Chapter Twenty-Two

3.5K 197 29
                                    

            Twenty-Two

          I slept on the dust-coated pew uncomfortably all night. By the time I woke in the black morning my hair was almost completely white and my back felt like it had been broken. It turns out that sleeping on your side doesn’t help in the least, needless to say.

            I’m not the first one up when I lift my head. Jagger moves quietly around the church, looking for things to gather and occasionally opening a book. I think he’s reading the bibles, but I don’t understand why he keeps switching between copies. In fact, he’s not even finding what page he was on. He just opens, reads, and closes.

            I scratch my bandaged head and cringe at the pain when I realize I’ve moved upright too past. I’m still throbbing but in an apocalypse I can’t just go to the drugstore to get expired prescriptions.

            “You okay?”

            I meet Jagger’s eyes in the darkness of the main room and nod once. It’s a half lie, to say the least. Physically, I’m sore, throbbing and cringing in pain. Mentally, I can’t remember my past, know that I’ve been lied to about it and I’m pretending not to know what I do. But overall, I’m alive. And to me, that’s okay.

            “What are you doing?” I ask as he closes a book on the sermon’s stand. He doesn’t move from his spot but quietly drops his hands to his sides.

            “Reading.”

            I place my palms on either side of me to balance myself and look around me as my eyes adjust. Cole is sprawled on his back on a pew to the far left, the left side of his body hanging off it. His fingers finger on the cold floor but he’s completely unaware that he could topple over at any moment because he’s snoring softly.

            “I mean you’re reading system,” I murmur when I notice that Bullet is lying beside my feet and Jack is nowhere to be found.

            “Jack is upstairs. The baby is over by Cole.” I wander my gaze over to see a pile of tattered fabrics making a make-shift cradle for the toddler. I can’t see him exactly from the angle, but I know he’s there, sleeping silently. “And to answer you, it’s not really a system. I just open one of the bibles and read what passage I open to.”

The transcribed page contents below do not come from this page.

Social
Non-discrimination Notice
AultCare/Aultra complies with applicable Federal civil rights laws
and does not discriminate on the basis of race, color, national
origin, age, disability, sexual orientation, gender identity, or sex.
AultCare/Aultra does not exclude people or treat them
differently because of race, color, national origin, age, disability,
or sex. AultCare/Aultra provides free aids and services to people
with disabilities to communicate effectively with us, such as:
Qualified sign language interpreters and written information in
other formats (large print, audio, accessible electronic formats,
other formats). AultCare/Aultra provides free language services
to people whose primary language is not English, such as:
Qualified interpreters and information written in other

            “I didn’t know you’re religious,” I murmur quietly as I try to dust off my hair. It feels like there’s a bird’s nest in the back of my head.

            “I’m not.”

            I raise my eyebrows but don’t say anything. Upstairs, the wood creaks and I wonder what Jack’s doing upstairs.

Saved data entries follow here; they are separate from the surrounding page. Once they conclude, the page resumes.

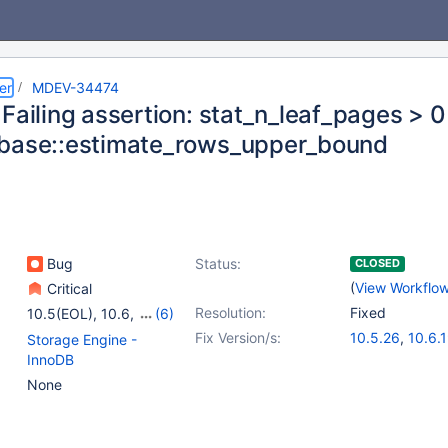
er
MDEV-34474
Failing assertion: stat_n_leaf_pages > 0
base::estimate_rows_upper_bound
Bug
Status:
CLOSED
(
View Workflo
Critical
Resolution:
Fixed
10.5(EOL)
,
10.6
,
(6)
10.11
,
11.1(EOL)
,
Fix Version/s:
10.5.26
,
10.6.
Storage Engine -
11.2(EOL)
,
11.4
,
10.11.9
,
11.1.6
,
InnoDB
11.5(EOL)
,
11.6(EOL)
11.4.3
None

            “I’m just seeing what I need to know,” Jagger tries to explain. “Like some greater power is telling me things by showing me whatever passage I open to.”

            “Like God?” I joke.

            Jagger smirks a little. “Like fate.”

            Slowly, I rise to my feet and carefully hold onto the pew in front of me. With a stiff back, sore, aching feet and a probable concussion, first morning movement is the worst. I take small steps until I’m standing beside Jagger, looking over his shoulder at the closed bible. Even though we still haven’t talked, last night when he assessed my head I felt like things were back to normal and had some sort of epiphany.

            What if Jagger never told me because of apparently I left? What if he was hurt and he’s saving me from whatever hurt I may have experienced? I still don’t know what happened and I don’t think learning from someone else will change anything. How can I make judgement on something that happened when I myself can’t remember it?